**Task brief**
This task calls for every entry below to be repeated exactly, without the pictures.

**Record excerpts**
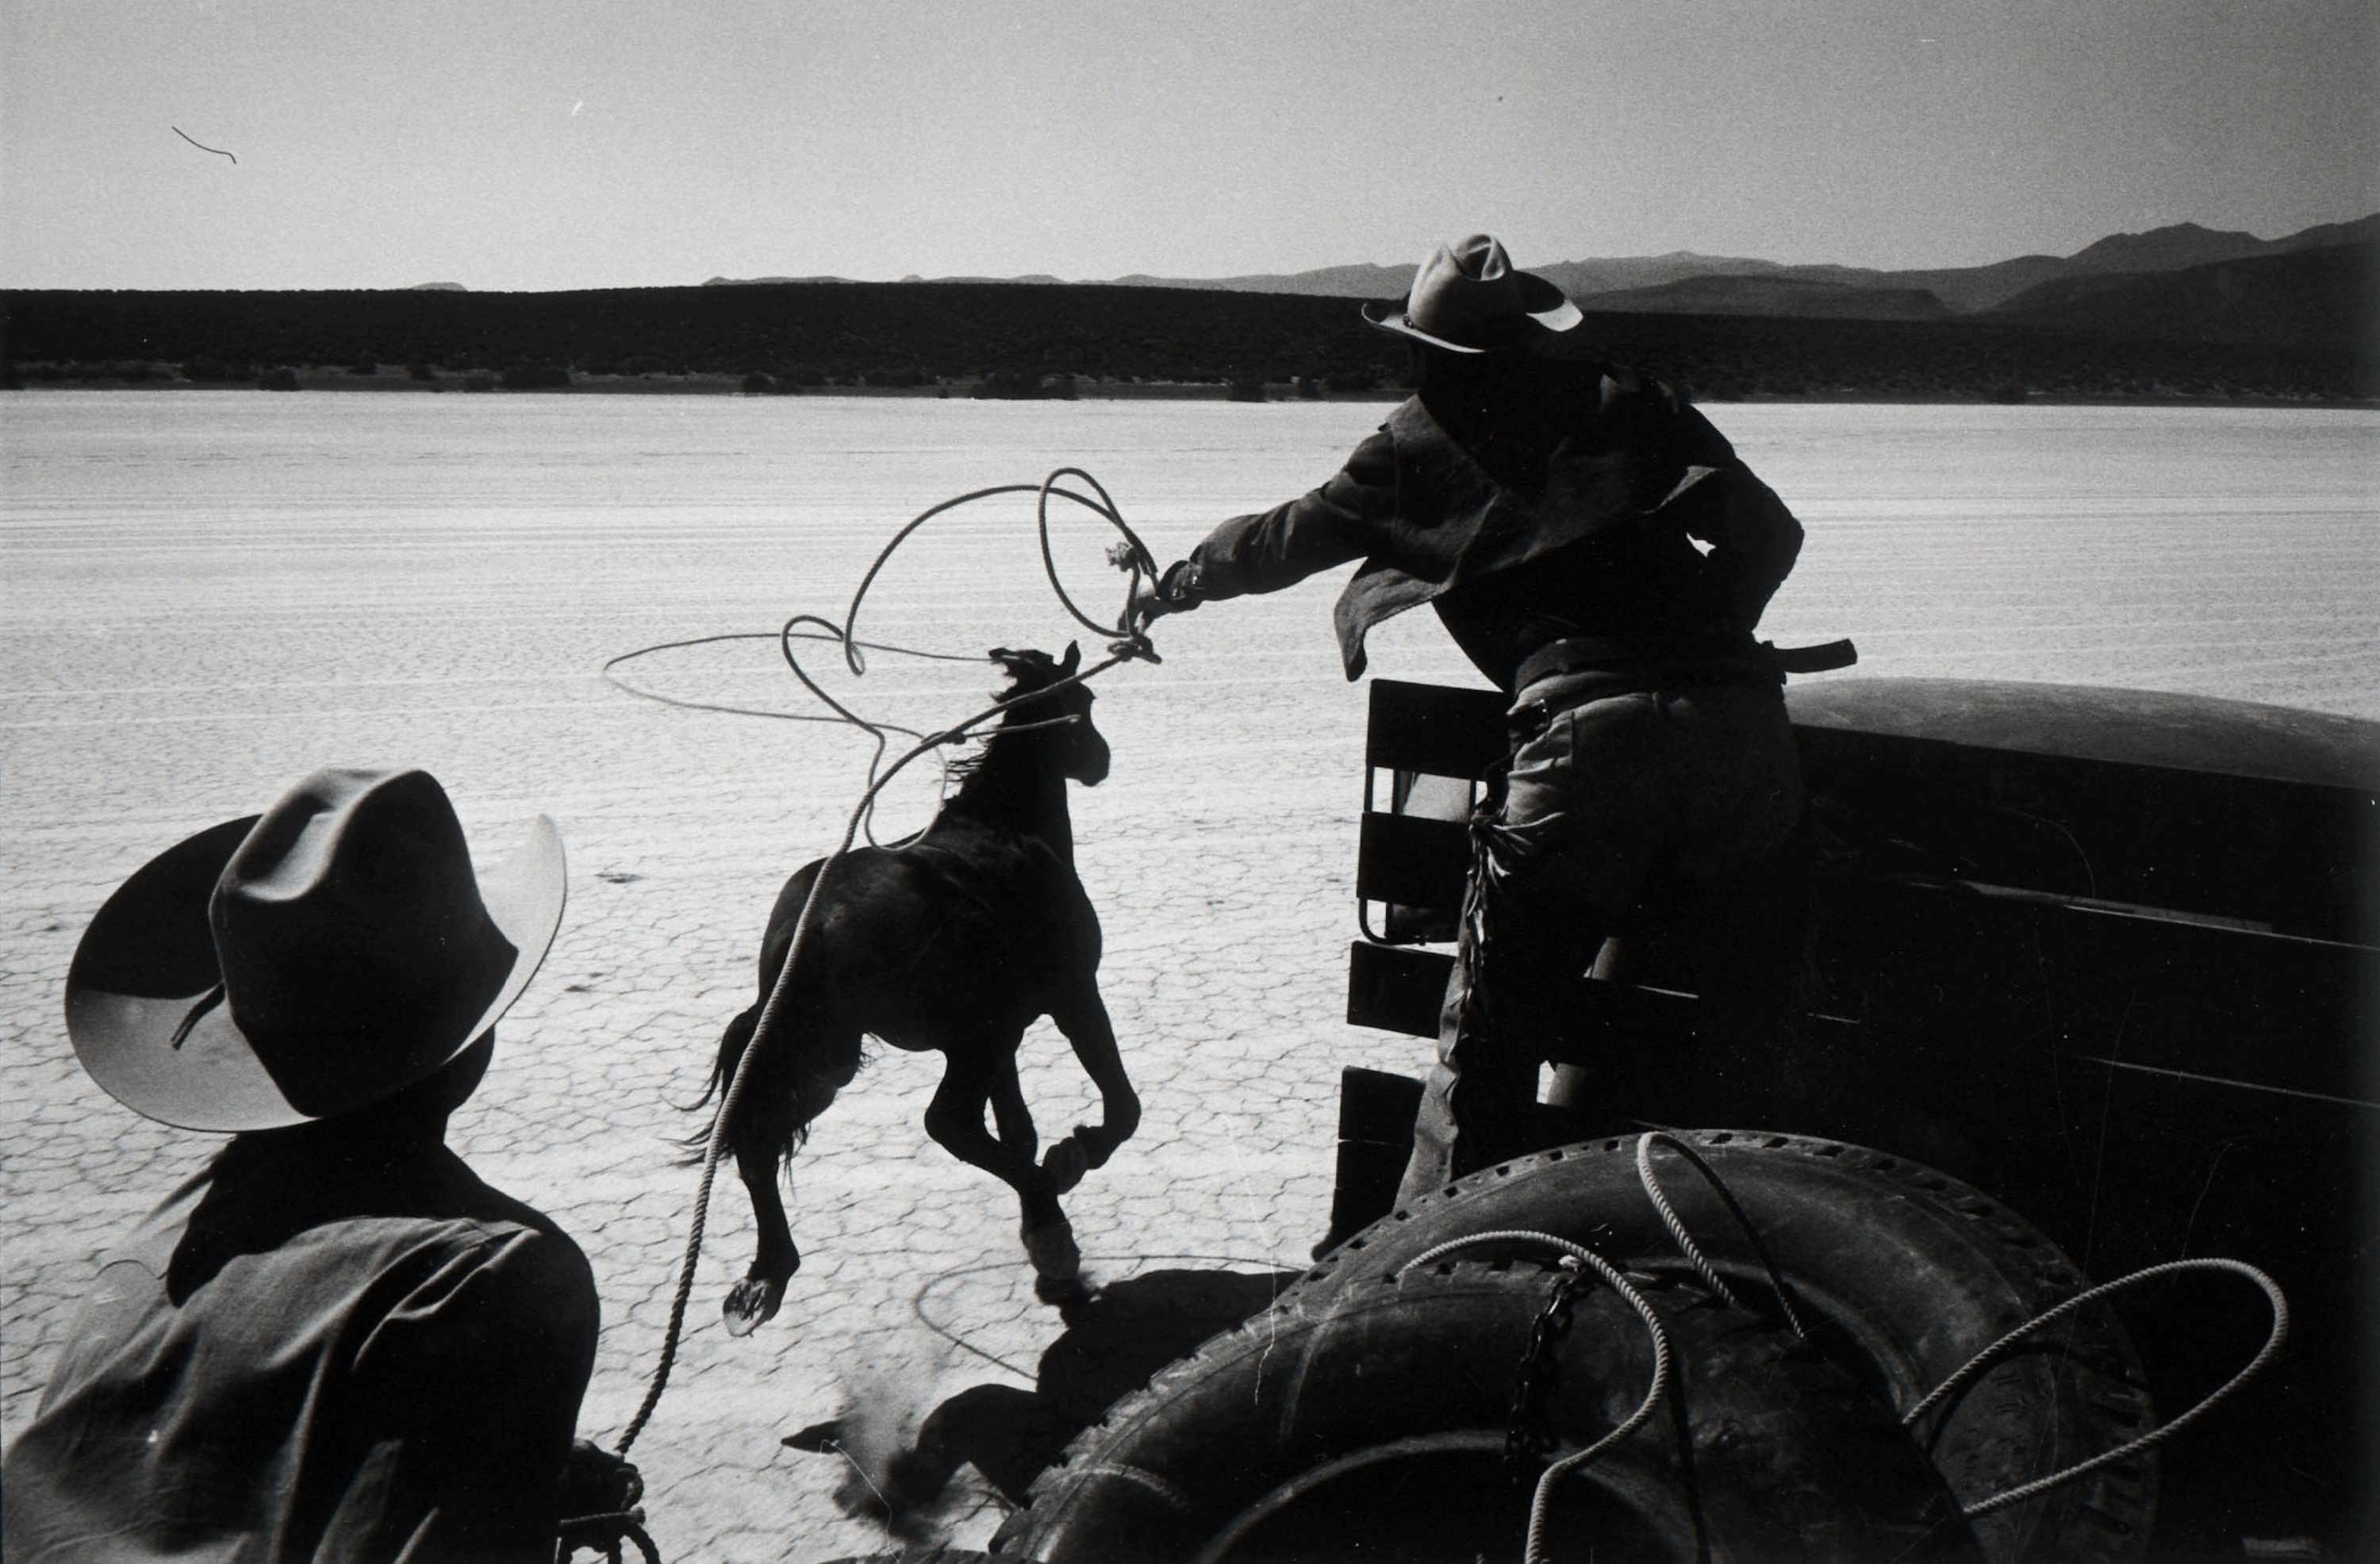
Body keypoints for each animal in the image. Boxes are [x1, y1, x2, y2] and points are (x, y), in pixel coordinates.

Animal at [701, 642, 1141, 1335]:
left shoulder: (1007, 1034)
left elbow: (1017, 1129)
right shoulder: (1071, 996)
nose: (1100, 760)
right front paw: (1072, 1161)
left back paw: (765, 1275)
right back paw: (1054, 1218)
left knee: (758, 1139)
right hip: (959, 1043)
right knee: (948, 1122)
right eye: (1083, 702)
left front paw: (1040, 1225)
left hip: (827, 1056)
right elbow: (1119, 1105)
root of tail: (815, 926)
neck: (1005, 829)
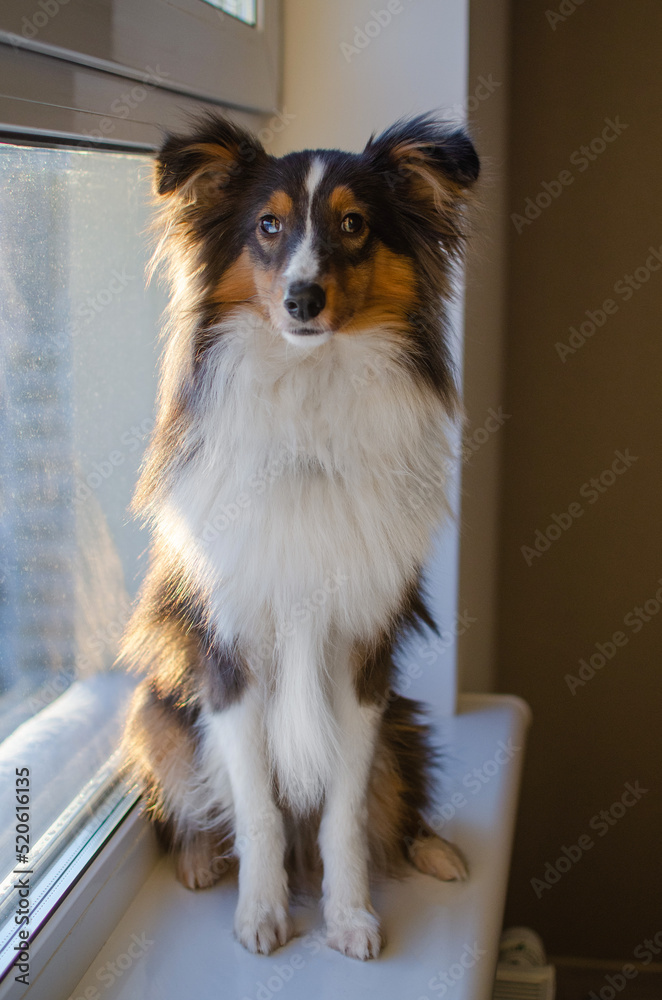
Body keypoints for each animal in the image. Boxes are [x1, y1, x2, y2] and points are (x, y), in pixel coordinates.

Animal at [119, 111, 480, 960]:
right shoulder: (230, 656)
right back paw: (197, 859)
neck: (310, 390)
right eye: (268, 225)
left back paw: (436, 850)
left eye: (354, 225)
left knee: (396, 803)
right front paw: (262, 912)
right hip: (155, 710)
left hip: (402, 721)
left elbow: (344, 816)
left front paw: (349, 916)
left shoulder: (359, 659)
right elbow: (257, 809)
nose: (302, 298)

**Your response**
Body keypoints for each animal in the image. Boxes are [x1, y1, x2, y2] and points are (x, y), in pixel coordinates.

Animal at [701, 642, 1141, 1335]:
left shoulder: (1007, 1034)
left elbow: (1017, 1129)
right shoulder: (1071, 996)
nose: (1100, 760)
right front paw: (1072, 1161)
left back paw: (765, 1275)
right back paw: (1054, 1218)
left knee: (758, 1139)
right hip: (959, 1043)
right knee: (948, 1122)
right eye: (1083, 702)
left front paw: (1040, 1225)
left hip: (827, 1056)
right elbow: (1119, 1105)
root of tail: (815, 926)
neck: (1005, 829)
Body keypoints for each animal in the image. Boxes are [x1, y1, x2, y2] and points are (x, y), in pixel coordinates.

Animal at [119, 111, 480, 960]:
right shoulder: (230, 656)
right back paw: (197, 859)
neck: (310, 390)
right eye: (268, 225)
left back paw: (436, 850)
left eye: (354, 225)
left knee: (396, 803)
right front paw: (262, 912)
right hip: (155, 710)
left hip: (402, 721)
left elbow: (344, 816)
left front paw: (349, 916)
left shoulder: (359, 659)
right elbow: (257, 809)
nose: (302, 298)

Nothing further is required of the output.